Looking for breakthrough ideas for innovation challenges? Try Patsnap Eureka!

A method and device for establishing an index

An index building and indexing technology, applied in text database indexing, unstructured text data retrieval, special data processing applications, etc., can solve the problem of inability to compare the similarity of signatures to determine the similarity of the original content, reduce storage indexes, improve The effect of retrieval speed

Active Publication Date: 2020-07-03
RUN TECH CO LTD BEIJING
View PDF5 Cites 0 Cited by
  • Summary
  • Abstract
  • Description
  • Claims
  • Application Information

AI Technical Summary

Problems solved by technology

Therefore, the index technology based on the traditional hash function cannot determine the similarity between the original content by comparing the similarity of signatures, which has certain limitations.

Method used

the structure of the environmentally friendly knitted fabric provided by the present invention; figure 2 Flow chart of the yarn wrapping machine for environmentally friendly knitted fabrics and storage devices; image 3 Is the parameter map of the yarn covering machine
View more

Image

Smart Image Click on the blue labels to locate them in the text.
Viewing Examples
Smart Image
  • A method and device for establishing an index
  • A method and device for establishing an index
  • A method and device for establishing an index

Examples

Experimental program
Comparison scheme
Effect test

Embodiment 1

[0049] figure 1 It is a schematic flowchart of an index building method provided in Embodiment 1 of the present invention. The index building method provided in this embodiment is applicable to building an index for a large amount of text data, and the method can be executed by an index building device. see figure 1 As shown, the method specifically includes the following:

[0050] Step 110, extracting feature words of the target text.

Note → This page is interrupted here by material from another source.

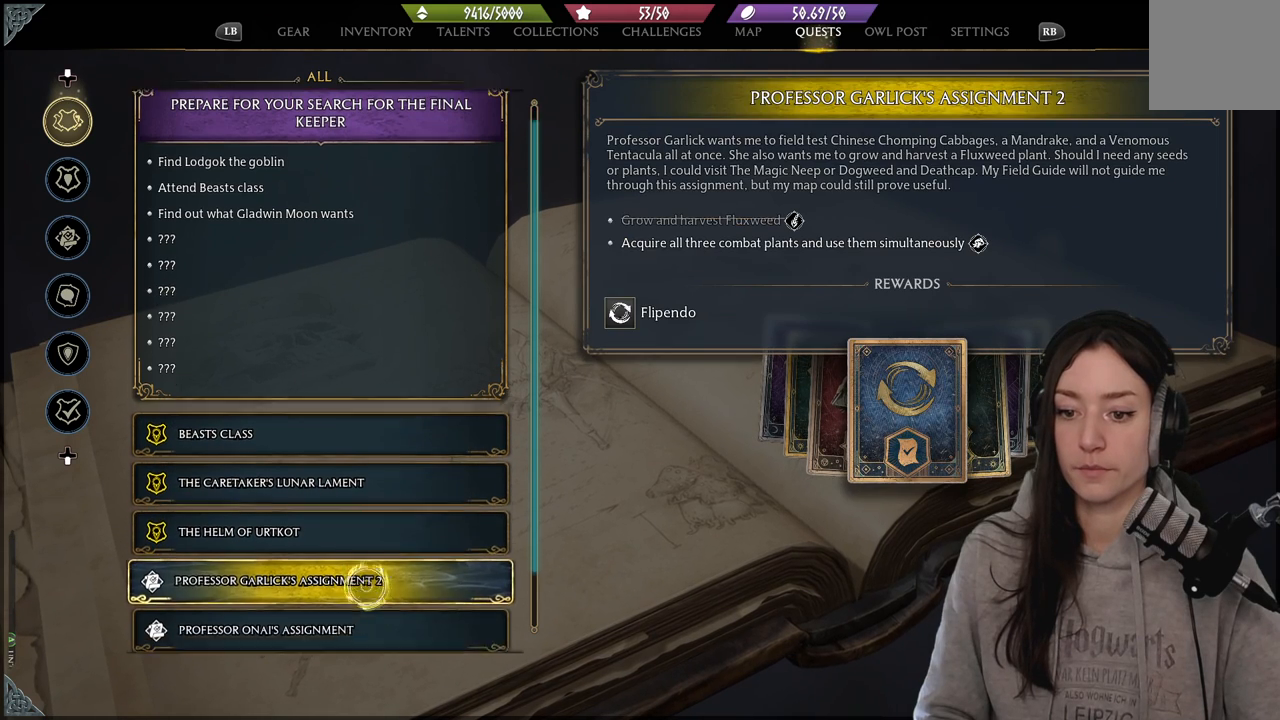
{"buttons": [], "left_stick": "up", "right_stick": "center", "events": [[200, "right_stick", "center"], [283, "left_stick", "up"]]}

[0051]Specifically, extracting the feature words of the target text can be based on Chinese word segmentation, through text segmentation and word frequency sorting during word segmentation, and can further rely on text semantic analysis and part-of-speech tuning to find word segmentation that can accurately reflect the meaning of the text. Words that can accurately reflect the meaning of the text are used as feature words. Further according to the preset strategy, the characteristic words are sorted to obtain the characteristic character st...

Embodiment 2

[0072] figure 2 It is a schematic flow chart of an index establishment method provided by Embodiment 2 of the present invention. On the basis of the technical solution of Embodiment 1, this embodiment adds a recommendation operation for similar texts, and performs similar text based on the index established by the method disclosed in Embodiment 1. Text recommendation can achieve high similar text recommendation efficiency and accuracy. For details, see figure 2 As shown, the method includes:

[0073] Step 210, extracting feature words of the target text.

[0074] Step 220, sort the feature words to obtain a feature string.

[0075] Step 230: Apply the MinHash algorithm to the feature string to obtain the hash value corresponding to the target text.

[0076] Step 240: If there is an index mapping bucket matching the hash value in the mapping buffer pool, establish an index between the hash value and the target text in the index mapping bucket, and then match the index map...

Embodiment 3

[0095] Figure 4 It is a schematic structural diagram of an index establishment device provided in Embodiment 3 of the present invention, see Figure 4 As shown, the device includes: a feature word extraction module 410, a sorting module 420, a first computing module 430, a first building module 440 and a second building module 450;

[0096] Wherein, the feature word extraction module 410 is used to extract the feature words of the target text; the sorting module 420 is used to sort the feature words to obtain a feature string; the first operation module 430 is used to apply the feature string to the feature string The MinHash algorithm is used to obtain the hash value corresponding to the target text; the first building module 440 is used to find whether there is an index mapping bucket matching the hash value in the mapping buffer pool, and if it exists, in the index mapping Establish an index between the hash value and the target text in the bucket; the second establishmen...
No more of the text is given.